What you should do
The full listing, written out exactly and without images, is the expected result.

Information shown
--------------------------------
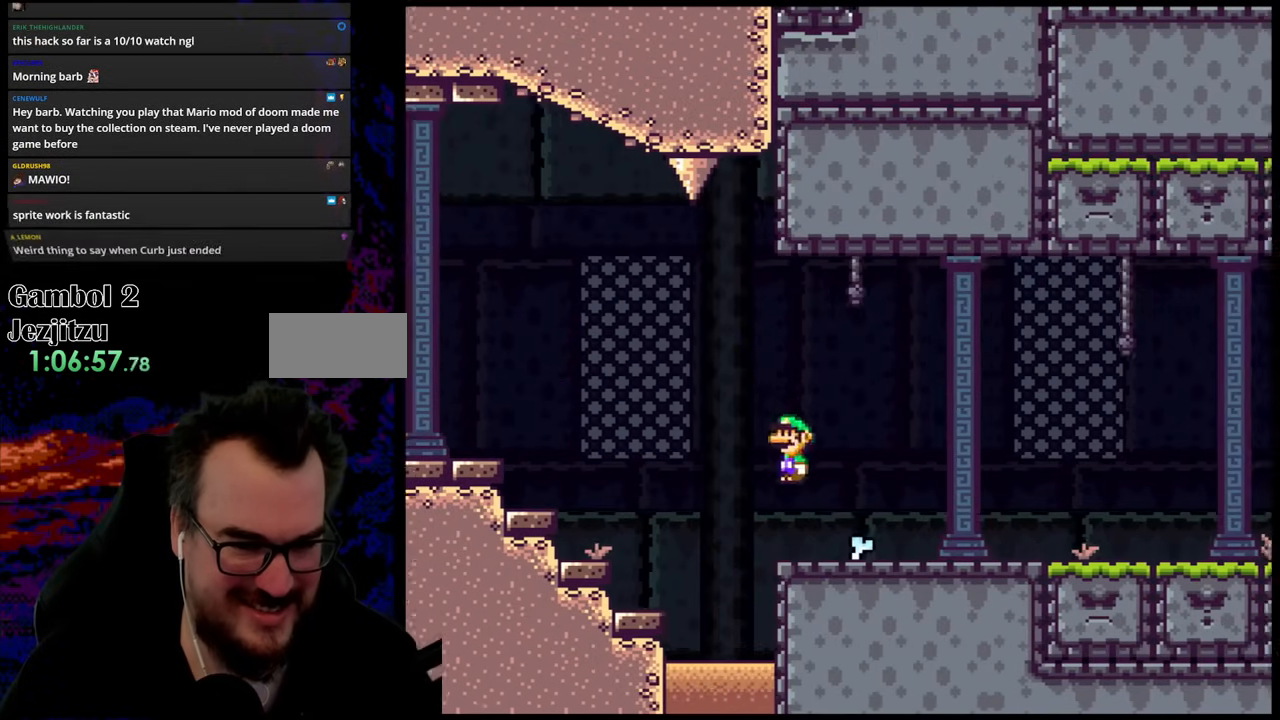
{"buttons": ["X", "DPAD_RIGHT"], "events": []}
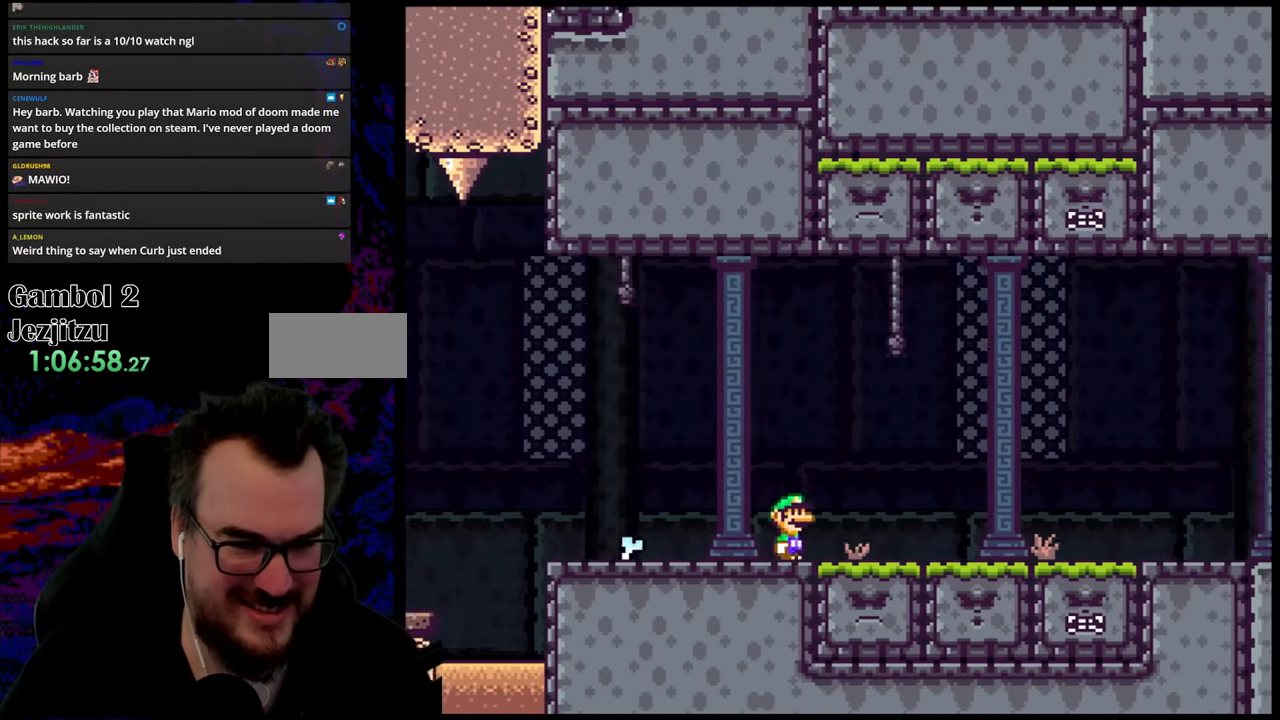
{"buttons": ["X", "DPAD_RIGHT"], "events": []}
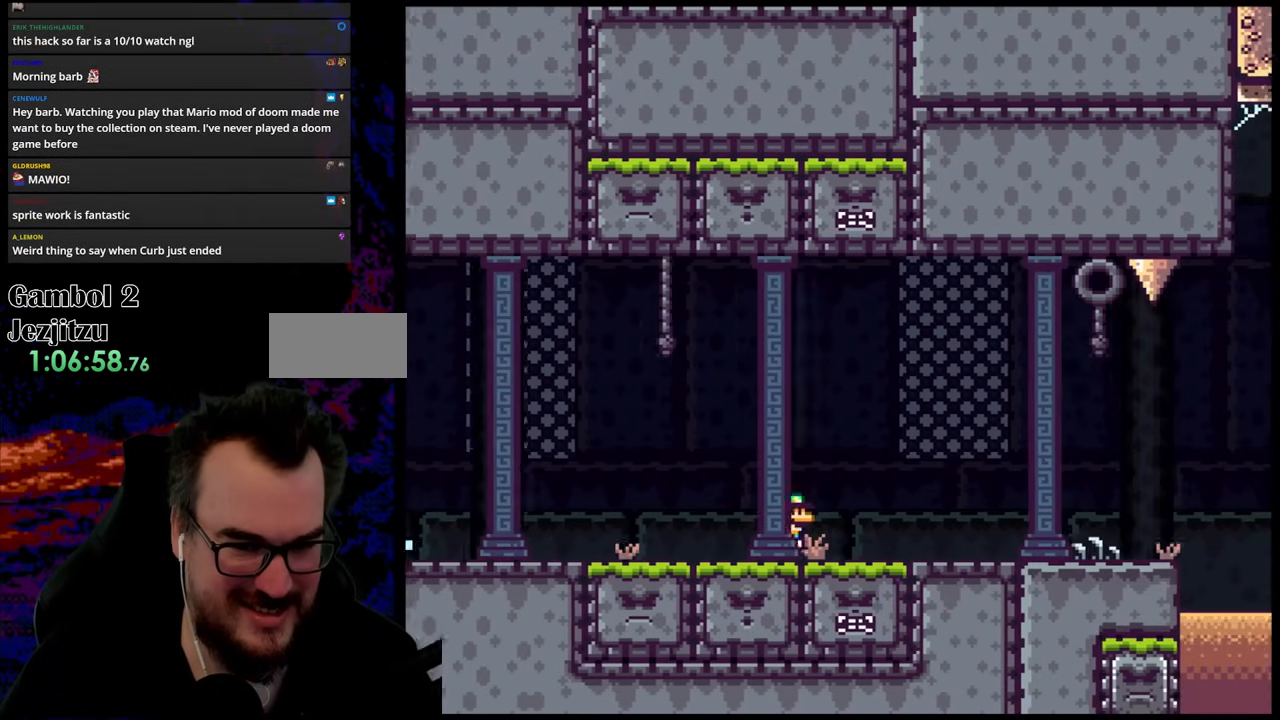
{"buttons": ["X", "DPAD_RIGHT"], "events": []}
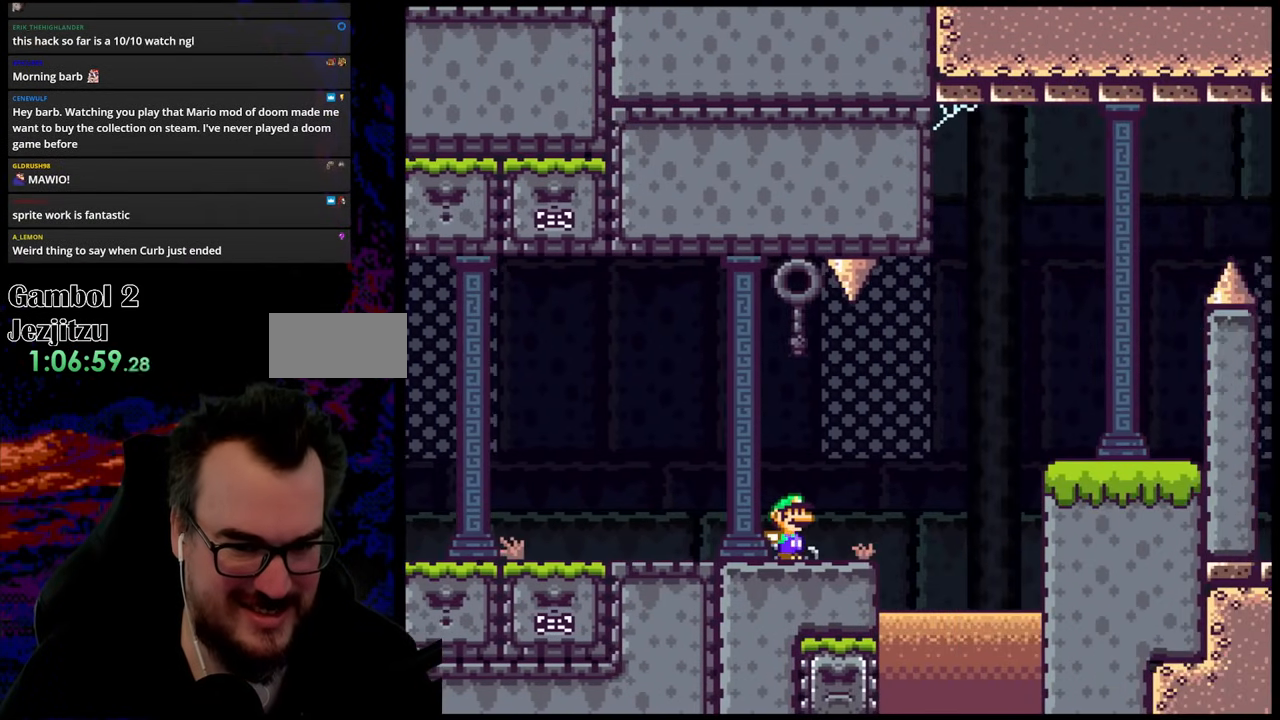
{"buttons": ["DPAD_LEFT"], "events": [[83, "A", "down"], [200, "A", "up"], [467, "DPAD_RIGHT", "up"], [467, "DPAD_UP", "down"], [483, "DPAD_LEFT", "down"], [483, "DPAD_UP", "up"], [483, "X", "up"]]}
--------------------------------
Exercise result
{"buttons": ["X", "DPAD_RIGHT"], "events": []}
{"buttons": ["X", "DPAD_RIGHT"], "events": []}
{"buttons": ["X", "DPAD_RIGHT"], "events": []}
{"buttons": ["DPAD_LEFT"], "events": [[83, "A", "down"], [200, "A", "up"], [467, "DPAD_RIGHT", "up"], [467, "DPAD_UP", "down"], [483, "DPAD_LEFT", "down"], [483, "DPAD_UP", "up"], [483, "X", "up"]]}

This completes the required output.